NCAA Proposals Foiled; Harvard Averts Showdown
President Ford's skiing endeavors had produced no bone-breaking, side-splitting anecdotes and the excitement of the Tidal Basin affair had pretty well ebbed, so when the National Collegiate Athletic Association descended on Washington recently for its annual convention the conversation of the Capital turned to jock talk.
In addition to the festivities, the NCAA rejected two pending pieces of legislation that would have placed Harvard's relationship with the NCAA "in a very difficult position," said Baaron Pittenger, associate director of Athletics.
Robert Watson, director of Athletics, was in Egypt with the Crimson's crew team and unable to attend the convention, so Pittenger was Harvard's representative.
Foreign Student Limit
Pittenger explained the intent of the proposals yesterday. One proposal, sponsored by the NCAA council, would have limited the number of foreign students participating in certain sports including hockey, soccer, skiing, and track.
The other proposal dealt with a change in the number and amount of financial aid scholarships athletes may receive.
This second proposal was twofold. The number of students on financial aid would have been extended to cover the entire number of athletes involved in intercollegiate football and basketball rather than the number participating on the varsity level, which is presently the case. The motion would have also set a monetary limit on the financial aid received by individuals in each sport.
Pittenger explained Harvard's opposition to the proposals. "One of Harvard's fundamental objectives with regard to athletics is to allow extensive participation on an intercollegiate level. Both of these proposals are in conflict with that objective," he said.
A disassociation with the NCAA would prohibit all Harvard students from competing in NCAA sponsored events. These include the national playoffs in hockey and baseball--events in which Harvard has been very successful in recent years. Such a deficiency in the Athletic program is something Watson wants to avoid.
"Harvard allows its students to excel in a variety of areas and it would be a shame if our athletes could not compete on a national level," Watson said yesterday.
Watson would not commit himself on what Harvard would have done had the proposals passed. He said he feels the NCAA wants to accomodate the Ivies, but had such proposals passed, "Harvard would have to follow the decision of the Ivy League presidents. I am sure that they would be awfully careful about compromising the league's principles and philosophy."
A pilot program establishing women's national championships also met resistance at the NCAA convention.

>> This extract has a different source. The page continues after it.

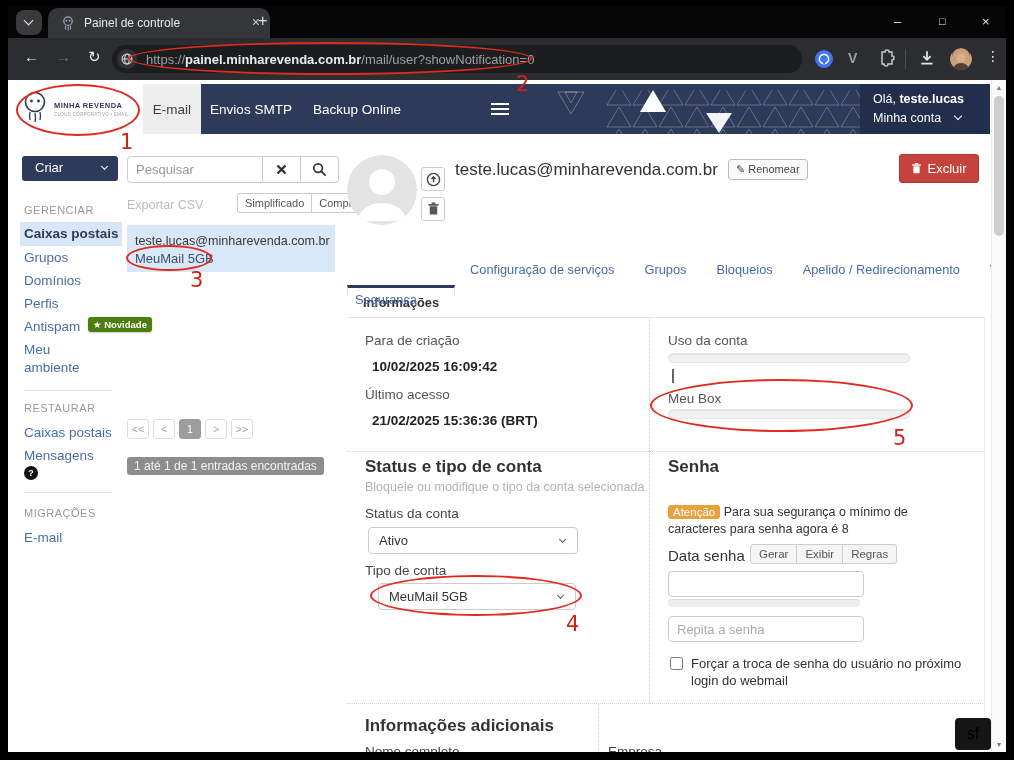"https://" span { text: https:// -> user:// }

The Association for Intercollegiate Athletics for Women wanted no such patronage from the NCAA since it was already conducting championships in 11 sports.
"Neither the NCAA nor the AIAW control the sports in which Radcliffe competes on any national level," Watson said. "Crew, squash and sailing, for instance, are all individually governed."
How long Harvard can maintain its current relationship with the NCAA remains to be seen but Watson said, "I don't think a break with the NCAA is inevitable but I just don't know."